SAU Honors College

The SAU Honors College was founded in 2003 by Dr. David Rankin, president of SAU. Dr. Lynne Belcher served as founding director and is retired from SAU. The Honors College seeks and admits qualified students who seek to pursue a serious academic program with equally gifted peers and committed teachers. Honors classes are small and provide academically enriching opportunities for students and the faculty who teach them. Currently, SAU enrolls nearly 170 honors students and graduates about 66% of admitees in four years or less. Anyone interested in applying to the Honors College or seeking further information should contact the director, Dr. Edward P. Kardas at epkardas@saumag.edu or at 870 904-8897.
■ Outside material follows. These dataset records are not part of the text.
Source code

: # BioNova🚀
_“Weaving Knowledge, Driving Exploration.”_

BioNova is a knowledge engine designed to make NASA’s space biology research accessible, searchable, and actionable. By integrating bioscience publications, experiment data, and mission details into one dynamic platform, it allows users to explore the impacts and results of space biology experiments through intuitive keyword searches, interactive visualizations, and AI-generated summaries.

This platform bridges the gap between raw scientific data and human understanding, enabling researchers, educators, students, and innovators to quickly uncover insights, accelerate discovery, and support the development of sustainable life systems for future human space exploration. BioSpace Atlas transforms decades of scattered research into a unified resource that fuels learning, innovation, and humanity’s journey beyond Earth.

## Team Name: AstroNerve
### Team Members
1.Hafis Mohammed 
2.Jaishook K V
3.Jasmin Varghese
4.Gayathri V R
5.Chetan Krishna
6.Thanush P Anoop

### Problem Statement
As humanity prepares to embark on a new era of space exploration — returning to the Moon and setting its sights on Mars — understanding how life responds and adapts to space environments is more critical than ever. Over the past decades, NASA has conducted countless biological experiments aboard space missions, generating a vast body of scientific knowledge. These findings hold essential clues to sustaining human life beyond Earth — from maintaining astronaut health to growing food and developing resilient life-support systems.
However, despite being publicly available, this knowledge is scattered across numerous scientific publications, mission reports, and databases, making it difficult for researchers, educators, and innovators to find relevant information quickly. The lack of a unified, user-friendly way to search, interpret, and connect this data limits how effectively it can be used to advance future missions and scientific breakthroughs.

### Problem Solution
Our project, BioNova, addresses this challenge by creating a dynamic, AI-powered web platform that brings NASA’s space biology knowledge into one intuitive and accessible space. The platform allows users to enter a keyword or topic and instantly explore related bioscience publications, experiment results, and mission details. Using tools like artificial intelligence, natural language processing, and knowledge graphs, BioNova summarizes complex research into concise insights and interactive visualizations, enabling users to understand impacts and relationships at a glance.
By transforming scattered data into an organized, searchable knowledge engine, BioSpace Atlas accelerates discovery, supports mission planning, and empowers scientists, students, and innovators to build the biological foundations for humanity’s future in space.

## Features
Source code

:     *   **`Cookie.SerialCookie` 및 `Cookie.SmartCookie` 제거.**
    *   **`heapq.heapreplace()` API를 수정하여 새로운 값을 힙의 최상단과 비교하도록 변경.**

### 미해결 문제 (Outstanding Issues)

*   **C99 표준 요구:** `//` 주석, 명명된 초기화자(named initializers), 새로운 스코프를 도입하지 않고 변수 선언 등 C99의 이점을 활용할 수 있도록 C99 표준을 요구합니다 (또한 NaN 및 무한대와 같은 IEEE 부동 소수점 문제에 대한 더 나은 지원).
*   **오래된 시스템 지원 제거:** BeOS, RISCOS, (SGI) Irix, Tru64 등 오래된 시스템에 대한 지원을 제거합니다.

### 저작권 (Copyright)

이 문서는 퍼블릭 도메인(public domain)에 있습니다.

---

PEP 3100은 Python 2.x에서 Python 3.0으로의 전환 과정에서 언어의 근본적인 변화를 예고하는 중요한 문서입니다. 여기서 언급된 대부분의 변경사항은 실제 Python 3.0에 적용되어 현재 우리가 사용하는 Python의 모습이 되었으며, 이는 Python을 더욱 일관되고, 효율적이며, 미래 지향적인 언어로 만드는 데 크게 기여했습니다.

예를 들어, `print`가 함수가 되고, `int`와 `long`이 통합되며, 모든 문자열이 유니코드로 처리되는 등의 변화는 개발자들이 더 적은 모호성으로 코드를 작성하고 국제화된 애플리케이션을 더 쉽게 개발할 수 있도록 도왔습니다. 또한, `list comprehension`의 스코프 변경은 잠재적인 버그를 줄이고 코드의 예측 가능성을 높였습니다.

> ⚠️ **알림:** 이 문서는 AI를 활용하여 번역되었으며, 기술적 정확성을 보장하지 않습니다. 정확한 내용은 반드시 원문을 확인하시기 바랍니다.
Wednesday, November 23, 2011

Shakya, Subir: Diversity

The only way to get your message to the ruling and dominant class is through protest. The protest may happen in the street or in the court. The two letters: A Call for Unity and Letter from Birmingham Jail argue over these two places of protest and which one can be more productive. When it comes to the court as a place of nonviolent protest, I will agree with the Alabama clergymen that this is the right way. However, we know from history that the street way was the one that brought racial justice.
            
I am not criticizing Martin Luther King Jr.'s way of handling the crisis. Protests through the street never have made a good impression to the arrogant ruling majority. Going to the street is taken as a challenge to authority. That challenge is always dealt with the use of force. Just take as more recent examples the Occupy Wall Street movement, what happened in Oakland, and the use of pepper sprays by the police in Denver. The rich and powerful are not going to take this type of protest lightly. In more serious cases like in Syria, for example, the government is using tanks and other deadly weapons to quell the street protestors. I would really like to see conflicts such as these resolved in a courthouse rather than in the street battlegrounds.
          
The court has always stood as the institution of justice. It is through it that most of the cases of right and wrong are solved. If a court includes of a jury representative of the people, then justice should folow. Using the nonviolent legal approach makes sure innocent lives are not lost. It does not incite chaos and hence, does not contribute to political instability. Dr. King said that "white power structure left the black community with no choice." There were other choices, such as raising public awareness, doing a righteous thing to show Blacks were as good as Whites, and others which could have been adopted. Sure, it would have postponed the racial integration, perhaps for years, but still a desirable outcome would have been reached.
         
Even though court warfare was the appropriate choice, history shows us that the street campaign brought about integration. This act cost Blacks dearly. The desegregation of the University of Mississippi illustrates this point; three innocent people lost their lives at the beginning of the crisis there. Most of the Women's Suffrage Act was accomplished in the legislation and same could have been done for the civil rights movement. Using the street to achieve integration also increased hatred from the White community. Even though today there is racial integration, there is still racial warfare, so can we say the civil rights movement accomplished all of its aims?
          
Finally, the assassination of Dr. King Jr. added to the losses from the street protests. Sure, we have integration now but it is not complete. People still discriminate by skin color. Can we truly say all those lives lost were worth this faux integration?